Seulement 8 % des jeunes affirment se sentir complètement libres sur ces plateformes. Pour beaucoup, la vie numérique revêt l’apparence d’une “scène surveillée”, où chaque publication est scrutée, nourrissant des craintes de jugement et la nécessité de répondre aux attentes d’autrui.
Les jeunes décrivent les réseaux sociaux comme une évasion, un moyen d’échapper à l’ennui, tout en reconnaissant qu’ils peuvent aussi se transformer en prison. Plutôt que de réclamer une suppression des réseaux, ils aspirent à une expérience plus sereine et moins sous pression.
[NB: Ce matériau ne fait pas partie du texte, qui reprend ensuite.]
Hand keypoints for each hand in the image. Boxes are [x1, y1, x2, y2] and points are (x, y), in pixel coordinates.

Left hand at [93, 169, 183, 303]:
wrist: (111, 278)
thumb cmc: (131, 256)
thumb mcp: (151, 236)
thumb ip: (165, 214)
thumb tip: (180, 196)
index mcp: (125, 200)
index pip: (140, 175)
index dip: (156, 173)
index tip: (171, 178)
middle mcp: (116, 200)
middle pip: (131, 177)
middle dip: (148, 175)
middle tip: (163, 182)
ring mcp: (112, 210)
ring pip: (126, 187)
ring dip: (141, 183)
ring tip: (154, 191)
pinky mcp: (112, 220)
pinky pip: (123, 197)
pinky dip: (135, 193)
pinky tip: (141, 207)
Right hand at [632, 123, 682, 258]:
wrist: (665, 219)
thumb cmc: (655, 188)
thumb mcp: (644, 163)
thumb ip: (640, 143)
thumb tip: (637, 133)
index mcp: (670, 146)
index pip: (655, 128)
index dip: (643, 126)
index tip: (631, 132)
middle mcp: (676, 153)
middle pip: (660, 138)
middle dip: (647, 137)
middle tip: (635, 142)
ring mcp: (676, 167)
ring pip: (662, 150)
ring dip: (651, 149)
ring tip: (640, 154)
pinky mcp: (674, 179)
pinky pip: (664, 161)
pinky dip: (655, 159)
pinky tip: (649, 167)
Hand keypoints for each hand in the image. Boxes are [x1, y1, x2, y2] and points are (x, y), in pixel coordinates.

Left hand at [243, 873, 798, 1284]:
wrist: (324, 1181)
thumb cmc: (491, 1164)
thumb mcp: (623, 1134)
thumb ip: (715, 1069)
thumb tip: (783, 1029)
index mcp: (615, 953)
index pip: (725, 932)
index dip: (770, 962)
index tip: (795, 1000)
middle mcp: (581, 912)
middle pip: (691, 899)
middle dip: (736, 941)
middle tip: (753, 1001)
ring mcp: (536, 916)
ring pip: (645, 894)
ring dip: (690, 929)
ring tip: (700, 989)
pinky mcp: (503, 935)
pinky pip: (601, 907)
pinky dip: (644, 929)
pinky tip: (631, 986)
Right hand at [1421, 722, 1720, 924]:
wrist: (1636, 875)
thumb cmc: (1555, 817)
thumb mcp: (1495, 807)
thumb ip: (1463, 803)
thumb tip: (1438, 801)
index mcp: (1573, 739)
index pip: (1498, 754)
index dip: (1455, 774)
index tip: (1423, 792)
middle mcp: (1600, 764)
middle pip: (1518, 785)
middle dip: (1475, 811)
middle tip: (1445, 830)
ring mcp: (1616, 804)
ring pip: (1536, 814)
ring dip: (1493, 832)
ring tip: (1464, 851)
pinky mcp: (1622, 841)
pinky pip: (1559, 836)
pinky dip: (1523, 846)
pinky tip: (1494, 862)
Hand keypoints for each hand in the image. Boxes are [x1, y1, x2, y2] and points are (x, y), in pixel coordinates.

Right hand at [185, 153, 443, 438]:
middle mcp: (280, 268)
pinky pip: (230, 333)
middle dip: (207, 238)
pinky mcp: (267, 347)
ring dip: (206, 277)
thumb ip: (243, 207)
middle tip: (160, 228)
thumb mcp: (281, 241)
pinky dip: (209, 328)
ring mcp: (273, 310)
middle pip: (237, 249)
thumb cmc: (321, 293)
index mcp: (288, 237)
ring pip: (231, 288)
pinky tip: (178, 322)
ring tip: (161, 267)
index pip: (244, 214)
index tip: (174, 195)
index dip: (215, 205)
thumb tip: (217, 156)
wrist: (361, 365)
Le rôle des parents et des plateformes
Une autre conclusion clé de l’enquête montre que 59 % des jeunes considèrent que les parents portent la responsabilité principale des décisions liées à l’utilisation des réseaux sociaux. « Les familles ne doivent pas être laissées seules face à ce défi », souligne Zoppi. Exiger des parents qu’ils soient des guides sans leur fournir les outils nécessaires constitue une charge excessive.
Les jeunes expriment également une attente claire envers les plateformes : des vérifications d’identité plus strictes, une lutte effective contre les discours de haine et le cyberharcèlement, ainsi qu’une meilleure transparence concernant l’utilisation de leurs données personnelles.
Ce que démontre cette étude, c’est que la jeunesse semble ouverte à des mesures protectrices renforcées, tout en insistant sur la nécessité d’une discussion plus large qu’une simple limite d’âge.
Points à retenir
- 8 % des jeunes se sentent libres en ligne, indiquant un besoin d’amélioration des réglementations.
- Le Royaume-Uni envisage de restreindre l’accès aux réseaux sociaux pour les mineurs de moins de 16 ans.
- Des pédiatres et psychologues alertent sur les dangers de l’exposition précoce aux technologies.
- Un projet de loi pourrait fixer l’âge minimal d’accès aux réseaux à 15 ou 16 ans.
- 59 % des jeunes pensent que les parents doivent assumer la responsabilité de leur utilisation des réseaux sociaux.
Cette situation soulève des questions essentielles sur l’avenir de l’internet et la manière dont nous envisageons la protection des jeunes en ligne. Comment trouver un équilibre entre liberté d’expression et sécurité ? Un débat crucial semble s’instaurer autour de ces enjeux passionnants, et je suis persuadé que c’est ensemble, en dialoguant, que nous ferons avancer les choses pour les générations futures.